Set problem: Reproduce everything in the material from the line containing "family: Orthogonikleithridae" down to the line containing "genus: Chamaecrista", including both of those lines, without changing anything.

Dataset extract:
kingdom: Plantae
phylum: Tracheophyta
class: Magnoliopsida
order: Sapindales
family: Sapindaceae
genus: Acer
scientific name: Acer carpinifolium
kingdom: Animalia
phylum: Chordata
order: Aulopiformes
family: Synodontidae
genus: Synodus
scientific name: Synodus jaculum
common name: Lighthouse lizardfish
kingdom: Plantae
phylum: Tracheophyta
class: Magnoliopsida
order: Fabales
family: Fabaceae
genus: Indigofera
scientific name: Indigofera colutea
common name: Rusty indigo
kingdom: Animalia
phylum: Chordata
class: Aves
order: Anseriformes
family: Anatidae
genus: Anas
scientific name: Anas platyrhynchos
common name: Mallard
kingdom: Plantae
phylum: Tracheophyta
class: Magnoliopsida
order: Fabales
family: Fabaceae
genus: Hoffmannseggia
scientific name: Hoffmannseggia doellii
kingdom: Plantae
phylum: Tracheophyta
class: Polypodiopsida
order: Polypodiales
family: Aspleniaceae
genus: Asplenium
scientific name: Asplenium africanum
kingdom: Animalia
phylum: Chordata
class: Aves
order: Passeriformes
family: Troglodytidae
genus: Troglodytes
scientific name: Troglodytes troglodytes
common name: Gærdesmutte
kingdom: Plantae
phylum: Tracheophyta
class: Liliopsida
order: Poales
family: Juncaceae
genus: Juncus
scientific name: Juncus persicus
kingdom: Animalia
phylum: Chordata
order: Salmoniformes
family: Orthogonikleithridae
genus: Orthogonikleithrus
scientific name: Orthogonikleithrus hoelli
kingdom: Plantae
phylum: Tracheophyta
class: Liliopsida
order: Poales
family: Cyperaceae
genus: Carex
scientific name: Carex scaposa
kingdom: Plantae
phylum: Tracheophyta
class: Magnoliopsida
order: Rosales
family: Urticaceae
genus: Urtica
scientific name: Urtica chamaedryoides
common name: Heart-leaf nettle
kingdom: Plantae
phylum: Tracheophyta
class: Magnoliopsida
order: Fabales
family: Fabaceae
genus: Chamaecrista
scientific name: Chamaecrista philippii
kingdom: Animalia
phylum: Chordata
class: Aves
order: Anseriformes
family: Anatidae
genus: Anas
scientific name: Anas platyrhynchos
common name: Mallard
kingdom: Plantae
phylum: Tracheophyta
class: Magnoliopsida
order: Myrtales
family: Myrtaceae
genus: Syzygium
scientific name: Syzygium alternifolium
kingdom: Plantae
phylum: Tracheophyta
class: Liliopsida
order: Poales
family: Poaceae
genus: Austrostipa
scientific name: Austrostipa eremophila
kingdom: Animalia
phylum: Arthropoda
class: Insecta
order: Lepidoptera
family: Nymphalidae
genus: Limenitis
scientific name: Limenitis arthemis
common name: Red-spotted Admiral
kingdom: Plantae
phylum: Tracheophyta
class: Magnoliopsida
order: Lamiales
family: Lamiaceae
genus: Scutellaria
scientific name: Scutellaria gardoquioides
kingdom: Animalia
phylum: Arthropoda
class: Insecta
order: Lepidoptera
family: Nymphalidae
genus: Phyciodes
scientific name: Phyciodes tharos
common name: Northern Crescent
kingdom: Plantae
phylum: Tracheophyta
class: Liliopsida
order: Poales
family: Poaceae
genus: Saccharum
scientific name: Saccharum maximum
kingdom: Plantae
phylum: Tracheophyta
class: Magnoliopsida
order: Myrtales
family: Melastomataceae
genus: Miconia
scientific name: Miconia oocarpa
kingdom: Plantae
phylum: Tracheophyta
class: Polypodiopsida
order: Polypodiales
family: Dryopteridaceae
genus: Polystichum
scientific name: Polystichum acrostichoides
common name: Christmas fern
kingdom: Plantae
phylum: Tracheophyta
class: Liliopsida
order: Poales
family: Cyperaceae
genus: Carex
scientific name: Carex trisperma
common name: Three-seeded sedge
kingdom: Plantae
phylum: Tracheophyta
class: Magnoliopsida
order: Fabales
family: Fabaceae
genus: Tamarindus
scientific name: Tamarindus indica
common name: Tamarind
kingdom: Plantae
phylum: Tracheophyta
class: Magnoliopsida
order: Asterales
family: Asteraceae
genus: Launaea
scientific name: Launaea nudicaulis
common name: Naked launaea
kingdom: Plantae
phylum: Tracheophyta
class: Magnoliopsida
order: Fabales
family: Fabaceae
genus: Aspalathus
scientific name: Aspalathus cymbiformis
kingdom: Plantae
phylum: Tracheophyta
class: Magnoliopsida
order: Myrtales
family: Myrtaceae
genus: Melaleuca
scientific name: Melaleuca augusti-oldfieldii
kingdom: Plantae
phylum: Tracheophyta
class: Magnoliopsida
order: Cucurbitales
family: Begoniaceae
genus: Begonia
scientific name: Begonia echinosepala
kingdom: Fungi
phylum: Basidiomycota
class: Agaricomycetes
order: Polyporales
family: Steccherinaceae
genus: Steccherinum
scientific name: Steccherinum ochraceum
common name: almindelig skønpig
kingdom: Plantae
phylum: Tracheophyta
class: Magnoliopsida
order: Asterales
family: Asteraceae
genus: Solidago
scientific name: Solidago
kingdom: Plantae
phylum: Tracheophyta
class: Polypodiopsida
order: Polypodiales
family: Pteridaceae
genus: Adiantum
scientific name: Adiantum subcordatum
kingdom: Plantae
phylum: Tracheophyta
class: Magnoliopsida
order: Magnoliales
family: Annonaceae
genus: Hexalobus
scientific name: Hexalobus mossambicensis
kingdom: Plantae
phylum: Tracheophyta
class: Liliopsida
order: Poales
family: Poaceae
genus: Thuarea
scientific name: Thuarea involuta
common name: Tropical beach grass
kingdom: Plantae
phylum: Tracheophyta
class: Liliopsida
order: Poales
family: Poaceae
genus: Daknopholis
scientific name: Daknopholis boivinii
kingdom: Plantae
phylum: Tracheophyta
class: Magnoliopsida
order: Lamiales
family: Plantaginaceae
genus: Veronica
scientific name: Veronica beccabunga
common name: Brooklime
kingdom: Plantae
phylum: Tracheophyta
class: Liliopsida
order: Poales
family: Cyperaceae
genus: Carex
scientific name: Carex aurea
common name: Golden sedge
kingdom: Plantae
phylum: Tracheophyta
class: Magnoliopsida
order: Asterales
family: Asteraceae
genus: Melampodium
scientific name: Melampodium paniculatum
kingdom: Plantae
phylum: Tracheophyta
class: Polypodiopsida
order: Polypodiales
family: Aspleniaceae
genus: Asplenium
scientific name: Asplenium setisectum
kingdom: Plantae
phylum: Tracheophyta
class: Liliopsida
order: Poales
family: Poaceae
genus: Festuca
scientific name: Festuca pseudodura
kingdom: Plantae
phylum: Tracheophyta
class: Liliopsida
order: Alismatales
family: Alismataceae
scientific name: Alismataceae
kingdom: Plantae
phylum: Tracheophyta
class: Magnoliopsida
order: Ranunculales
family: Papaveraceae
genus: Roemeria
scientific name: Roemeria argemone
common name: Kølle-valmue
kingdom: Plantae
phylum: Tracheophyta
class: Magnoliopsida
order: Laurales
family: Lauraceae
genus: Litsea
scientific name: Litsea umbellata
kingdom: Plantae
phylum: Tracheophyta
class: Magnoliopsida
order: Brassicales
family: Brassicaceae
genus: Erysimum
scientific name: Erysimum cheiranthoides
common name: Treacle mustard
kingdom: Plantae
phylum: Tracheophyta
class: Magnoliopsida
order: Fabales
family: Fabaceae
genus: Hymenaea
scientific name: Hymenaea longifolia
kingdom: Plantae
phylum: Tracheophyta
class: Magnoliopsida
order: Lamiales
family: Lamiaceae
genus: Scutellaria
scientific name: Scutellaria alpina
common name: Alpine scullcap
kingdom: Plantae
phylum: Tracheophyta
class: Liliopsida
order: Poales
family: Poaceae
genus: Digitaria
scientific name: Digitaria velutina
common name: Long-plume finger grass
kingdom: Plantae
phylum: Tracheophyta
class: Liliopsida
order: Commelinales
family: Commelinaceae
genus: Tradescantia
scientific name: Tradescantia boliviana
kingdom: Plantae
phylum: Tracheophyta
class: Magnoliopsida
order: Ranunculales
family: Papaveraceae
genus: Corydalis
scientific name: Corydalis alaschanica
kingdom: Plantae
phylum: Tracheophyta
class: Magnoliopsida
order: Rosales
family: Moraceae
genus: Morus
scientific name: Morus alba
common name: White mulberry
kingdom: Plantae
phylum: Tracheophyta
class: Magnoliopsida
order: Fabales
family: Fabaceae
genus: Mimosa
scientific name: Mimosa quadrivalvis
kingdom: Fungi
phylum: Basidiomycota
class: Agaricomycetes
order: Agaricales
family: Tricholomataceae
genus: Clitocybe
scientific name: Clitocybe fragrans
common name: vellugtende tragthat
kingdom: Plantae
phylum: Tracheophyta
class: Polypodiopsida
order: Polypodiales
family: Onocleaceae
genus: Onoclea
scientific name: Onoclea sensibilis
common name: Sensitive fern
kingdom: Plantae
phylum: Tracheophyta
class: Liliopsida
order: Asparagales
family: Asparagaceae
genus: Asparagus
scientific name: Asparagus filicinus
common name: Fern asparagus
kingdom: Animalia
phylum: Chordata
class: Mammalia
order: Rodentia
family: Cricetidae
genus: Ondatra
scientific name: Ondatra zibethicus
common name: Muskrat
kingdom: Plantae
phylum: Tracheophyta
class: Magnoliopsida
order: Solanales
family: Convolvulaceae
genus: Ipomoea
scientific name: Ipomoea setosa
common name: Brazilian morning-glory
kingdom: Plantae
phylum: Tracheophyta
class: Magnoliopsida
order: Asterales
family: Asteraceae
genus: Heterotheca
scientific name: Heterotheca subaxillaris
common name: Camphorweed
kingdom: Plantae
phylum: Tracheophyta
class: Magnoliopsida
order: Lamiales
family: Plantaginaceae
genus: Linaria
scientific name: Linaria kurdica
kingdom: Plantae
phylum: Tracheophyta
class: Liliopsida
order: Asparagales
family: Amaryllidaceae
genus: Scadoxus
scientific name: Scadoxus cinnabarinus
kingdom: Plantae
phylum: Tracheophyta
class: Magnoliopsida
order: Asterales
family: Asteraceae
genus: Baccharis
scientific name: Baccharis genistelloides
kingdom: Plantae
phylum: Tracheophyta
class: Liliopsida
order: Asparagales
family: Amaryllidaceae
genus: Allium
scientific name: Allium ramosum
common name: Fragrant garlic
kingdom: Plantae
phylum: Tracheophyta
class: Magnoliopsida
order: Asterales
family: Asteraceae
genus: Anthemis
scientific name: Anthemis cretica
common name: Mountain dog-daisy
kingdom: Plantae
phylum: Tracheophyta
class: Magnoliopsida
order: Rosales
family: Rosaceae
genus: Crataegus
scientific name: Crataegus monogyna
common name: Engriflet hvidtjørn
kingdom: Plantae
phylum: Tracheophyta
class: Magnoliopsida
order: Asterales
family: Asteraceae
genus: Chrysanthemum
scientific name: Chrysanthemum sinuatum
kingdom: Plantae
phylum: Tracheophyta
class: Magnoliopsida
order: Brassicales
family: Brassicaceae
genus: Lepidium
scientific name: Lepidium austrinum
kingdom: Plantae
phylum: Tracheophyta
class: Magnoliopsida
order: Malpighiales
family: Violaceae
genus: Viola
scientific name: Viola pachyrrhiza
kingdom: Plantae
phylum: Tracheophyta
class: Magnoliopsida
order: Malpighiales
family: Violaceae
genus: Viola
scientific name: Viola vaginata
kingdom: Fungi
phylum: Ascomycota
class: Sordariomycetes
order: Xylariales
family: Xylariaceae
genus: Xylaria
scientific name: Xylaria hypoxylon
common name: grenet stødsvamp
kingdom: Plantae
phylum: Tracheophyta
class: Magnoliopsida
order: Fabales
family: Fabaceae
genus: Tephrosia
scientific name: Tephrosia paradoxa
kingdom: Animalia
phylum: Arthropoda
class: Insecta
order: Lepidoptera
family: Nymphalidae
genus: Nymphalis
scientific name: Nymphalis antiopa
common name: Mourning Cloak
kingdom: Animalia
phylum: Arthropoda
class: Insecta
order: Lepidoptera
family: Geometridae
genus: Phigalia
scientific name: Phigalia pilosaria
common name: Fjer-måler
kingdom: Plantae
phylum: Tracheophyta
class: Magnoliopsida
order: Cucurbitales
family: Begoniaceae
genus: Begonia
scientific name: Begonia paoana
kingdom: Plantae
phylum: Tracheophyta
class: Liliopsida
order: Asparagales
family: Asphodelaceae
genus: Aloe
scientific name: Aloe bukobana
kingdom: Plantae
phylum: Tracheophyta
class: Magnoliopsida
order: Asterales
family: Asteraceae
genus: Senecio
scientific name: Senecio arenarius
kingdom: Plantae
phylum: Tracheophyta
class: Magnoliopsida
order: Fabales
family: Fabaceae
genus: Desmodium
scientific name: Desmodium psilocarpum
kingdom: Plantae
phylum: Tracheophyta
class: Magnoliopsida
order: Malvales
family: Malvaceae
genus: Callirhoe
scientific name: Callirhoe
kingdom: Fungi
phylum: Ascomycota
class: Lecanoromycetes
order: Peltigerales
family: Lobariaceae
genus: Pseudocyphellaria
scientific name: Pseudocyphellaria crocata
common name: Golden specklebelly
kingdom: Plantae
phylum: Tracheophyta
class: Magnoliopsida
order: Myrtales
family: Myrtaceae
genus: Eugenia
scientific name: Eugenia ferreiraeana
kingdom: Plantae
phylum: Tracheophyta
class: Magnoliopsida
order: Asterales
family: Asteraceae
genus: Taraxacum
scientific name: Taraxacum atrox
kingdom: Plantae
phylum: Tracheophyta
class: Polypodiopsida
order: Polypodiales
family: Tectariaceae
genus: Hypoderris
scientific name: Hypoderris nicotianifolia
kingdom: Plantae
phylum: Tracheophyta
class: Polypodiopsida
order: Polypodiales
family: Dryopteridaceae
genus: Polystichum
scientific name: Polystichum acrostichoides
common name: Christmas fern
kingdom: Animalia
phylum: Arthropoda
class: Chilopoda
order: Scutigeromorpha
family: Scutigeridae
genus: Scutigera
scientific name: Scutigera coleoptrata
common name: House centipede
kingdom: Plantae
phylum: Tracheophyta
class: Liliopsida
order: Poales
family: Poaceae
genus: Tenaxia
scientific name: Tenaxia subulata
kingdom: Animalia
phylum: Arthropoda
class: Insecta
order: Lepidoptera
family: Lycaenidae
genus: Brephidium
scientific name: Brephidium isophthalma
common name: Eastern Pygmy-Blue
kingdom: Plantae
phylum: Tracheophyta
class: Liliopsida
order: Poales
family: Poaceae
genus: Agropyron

Result:
family: Orthogonikleithridae
genus: Orthogonikleithrus
scientific name: Orthogonikleithrus hoelli
kingdom: Plantae
phylum: Tracheophyta
class: Liliopsida
order: Poales
family: Cyperaceae
genus: Carex
scientific name: Carex scaposa
kingdom: Plantae
phylum: Tracheophyta
class: Magnoliopsida
order: Rosales
family: Urticaceae
genus: Urtica
scientific name: Urtica chamaedryoides
common name: Heart-leaf nettle
kingdom: Plantae
phylum: Tracheophyta
class: Magnoliopsida
order: Fabales
family: Fabaceae
genus: Chamaecrista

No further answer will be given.